There were 89 inbound deals in SSA during this period, valued at $1.1 billion. The primary target was the materials industry with 24 deals, totaling $305 million. The United Kingdom and the United States were the primary investors with 17 and 15 deals, worth $161 million and $658 million, respectively. The region also reported 49 outbound transactions worth $3.6 billion. The industrials sector was the most targeted with nine deals, while the materials and telecommunications sectors had the biggest deal values, totaling $1 billion each.

Wildu explains that there is broad consensus that 2020 and 2021 will be very difficult years across all sectors in Africa, with severe humanitarian challenges, reduced demand across most sectors, constrained domestic economic activity, weaker currencies, supply chain disruptions and increased regulations and restrictions causing business disruption. Some sectors will battle to recover while others, such the technology sector, are likely to be better able to adapt and take advantage of current conditions.

“M&A activity in Africa going forward could come from distressed M&A transactions. Buyers with strong market positions or balance sheets and an appetite for risk could seek to capitalise on the opportunities available in the most challenged sectors, such as retail, transport, energy, construction, hospitality and leisure, as well as the opportunities in the sectors that have performed well during the pandemic, such as those in technology and healthcare and Fintech. The oil & gas industry and non-core infrastructure sectors are also facing significant stress, which might produce opportunities for buyers. The bottom line is that there will be very few sectors who have not been badly affected by the pandemic, but this could produce opportunities for buyers who have done their homework and have an appetite for risk,” he notes.

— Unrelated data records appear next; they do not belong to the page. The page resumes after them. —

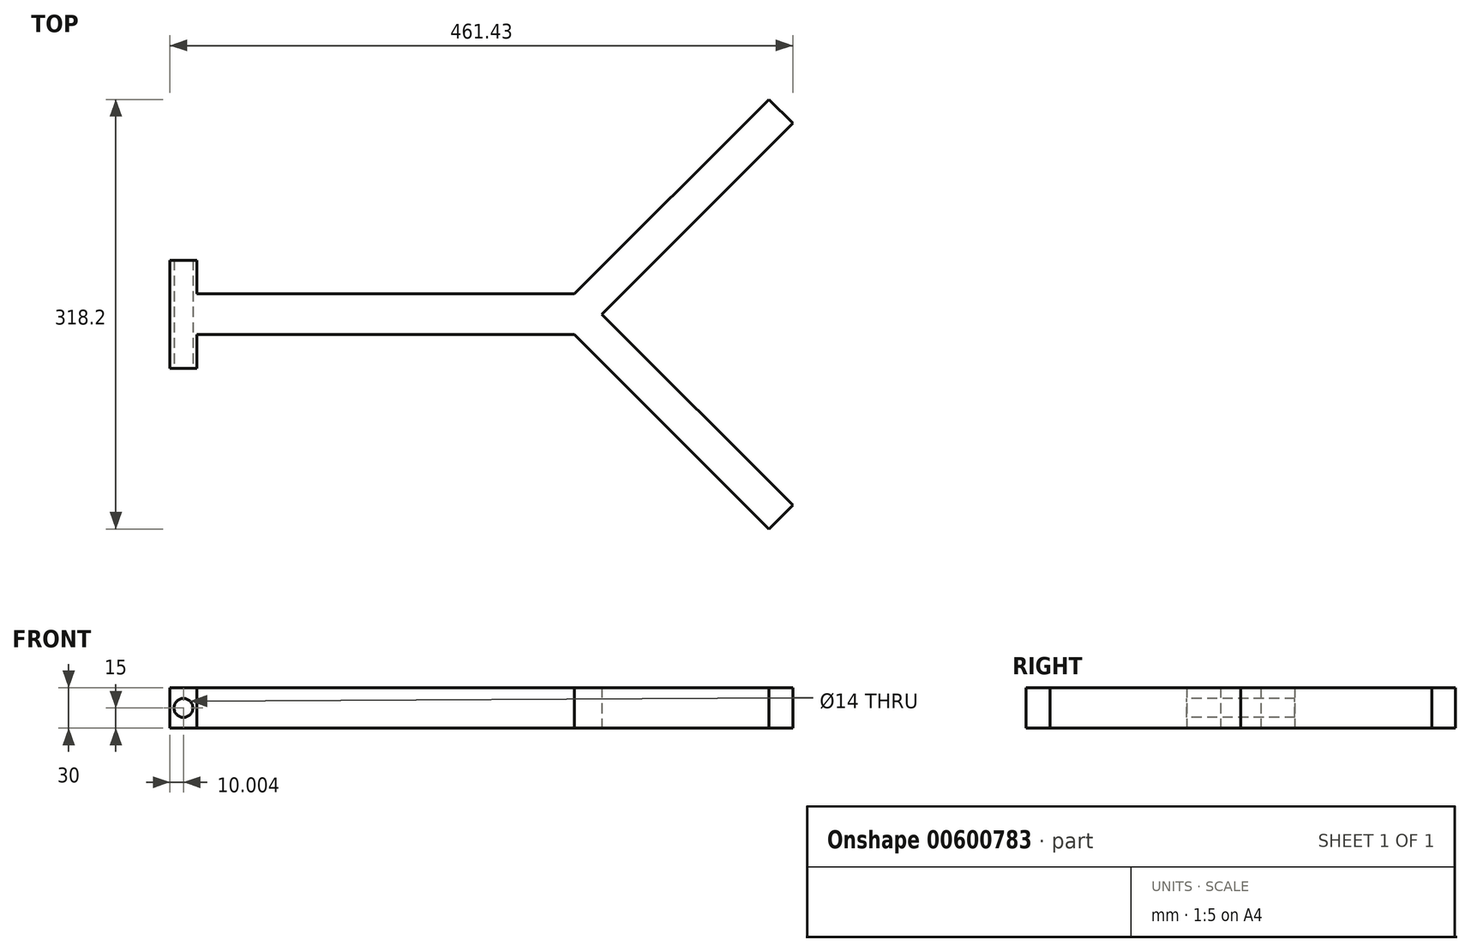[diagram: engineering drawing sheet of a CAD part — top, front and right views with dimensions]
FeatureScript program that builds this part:
annotation { "Feature Type Name" : "Feature", "Feature Type Description" : "" }
export const myFeature = defineFeature(function(context is Context, id is Id, definition is map)
    precondition{}
    {
        {
            var Q0;
            Q0=qCreatedBy(makeId("Top.planeOp"),FACE);
            var sketch = newSketch(context, id + "F0", { "sketchPlane" : qUnion([Q0])});
            skLineSegment(sketch, "E0.left", {"start": v(-106.6, 12.34) * mm, "end": v(-106.6, -17.66) * mm});
            skLineSegment(sketch, "E1", {"start": v(193.4, -2.66) * mm, "end": v(334.82, 138.76) * mm});
            skLineSegment(sketch, "E2", {"start": v(334.82, 138.76) * mm, "end": v(317.14, 156.44) * mm});
            skLineSegment(sketch, "E3", {"start": v(317.14, 156.44) * mm, "end": v(173.04, 12.34) * mm});
            skLineSegment(sketch, "E4", {"start": v(193.4, -2.66) * mm, "end": v(334.82, -144.08) * mm});
            skLineSegment(sketch, "E5", {"start": v(334.82, -144.08) * mm, "end": v(317.14, -161.76) * mm});
            skLineSegment(sketch, "E6", {"start": v(317.14, -161.76) * mm, "end": v(173.04, -17.66) * mm});
            skLineSegment(sketch, "E7.bottom", {"start": v(-106.6, -42.66) * mm, "end": v(-126.6, -42.66) * mm});
            skLineSegment(sketch, "E7.top", {"start": v(-106.6, 37.34) * mm, "end": v(-126.6, 37.34) * mm});
            skLineSegment(sketch, "E7.left", {"start": v(-106.6, -42.66) * mm, "end": v(-106.6, 37.34) * mm});
            skLineSegment(sketch, "E7.right", {"start": v(-126.6, -42.66) * mm, "end": v(-126.6, 37.34) * mm});
            skLineSegment(sketch, "E8", {"start": v(-106.6, 12.34) * mm, "end": v(173.04, 12.34) * mm});
            skLineSegment(sketch, "E9", {"start": v(173.04, -17.66) * mm, "end": v(-106.6, -17.66) * mm});
            skSolve(sketch);
        }
        {
            var Q0;
            Q0 = qSketchRegion(id + "F0", true);
            extrude(context, id + "F1", {"entities" : qUnion([Q0]), "depth" : 30 * mm, "offsetDistance" : 25 * mm});
        }
        {
            var Q0;
            Q0=makeQuery(id+"F1.opExtrude","SWEPT_FACE",FACE,{"disambiguationData":[OSD([sQuery(id+"F0.wireOp",EDGE,"E7.bottom")])]});
            var sketch = newSketch(context, id + "F2", { "sketchPlane" : qUnion([Q0])});
            skLineSegment(sketch, "E10", {"start": v(-126.6, 15) * mm, "end": v(-106.6, 15) * mm});
            skLineSegment(sketch, "E11", {"start": v(-116.6, 0) * mm, "end": v(-116.6, 30) * mm});
            skCircle(sketch, "E12", {"center": v(-116.6, 15) * mm, "radius": 7 * mm});
            skSolve(sketch);
        }
        {
            var Q0;
            Q0=sQuery(id+"F2.wireOp",VERTEX,"E12.center");
            var Q1;
            Q1=makeQuery(id+"F1.opExtrude","SWEPT_BODY",BODY,{"disambiguationData":[OSD([sQuery(id+"F0.wireOp",EDGE,"E0.bottom"),sQuery(id+"F0.wireOp",EDGE,"E0.top"),sQuery(id+"F0.wireOp",EDGE,"E1"),sQuery(id+"F0.wireOp",EDGE,"E2"),sQuery(id+"F0.wireOp",EDGE,"E3"),sQuery(id+"F0.wireOp",EDGE,"E4"),sQuery(id+"F0.wireOp",EDGE,"E5"),sQuery(id+"F0.wireOp",EDGE,"E6"),sQuery(id+"F0.wireOp",EDGE,"E7.bottom"),sQuery(id+"F0.wireOp",EDGE,"E7.top"),sQuery(id+"F0.wireOp",EDGE,"E7.left"),sQuery(id+"F0.wireOp",EDGE,"E7.right")])]});
            hole(context, id + "F3", {"style" : HoleStyle.SIMPLE, "endStyle" : HoleEndStyle.THROUGH, "holeDiameter" : 14 * mm, "majorDiameter" : 5 * mm, "isTappedThrough" : true, "tappedDepth" : 12 * mm, "tapClearance" : 3, "locations" : qUnion([Q0]), "scope" : qUnion([Q1])});
        }
    });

He says that current developments in terms of the continent’s trade relationships also point to improved investment opportunities in Africa in the medium term. Shifting global trade patterns have seen the major players turn to Africa to find new avenues for trade and investment. Examples include the recent Economic Partnership Agreements signed with the UK to govern bilateral trade with certain African countries after Brexit; China’s continued interest in Africa, especially in terms of the Belt and Road Initiative (which might endure short term slowdowns but offers long term gains in digital programmes and sustainability); the recent United States Africa strategy, which has a renewed focus on trade and investment between the two regions; the European Commission’s Comprehensive Strategy with Africa, published after Covid-19 and positioning the EU as an close ally of Africa; and the African Continental Free Trade Area agreement, postponed to 2021 due to Covid-19, and intended to streamline intra-African trade across the continent and reduce the continent’s dependence on foreign investors.

“So, while Africa, alongside the rest of the world, will be weathering the devastating effects of Covid-19 for some time, the future M&A forecast looks brighter, with good investment opportunities becoming clearer across the continent once the pandemic eases,” Wildu adds.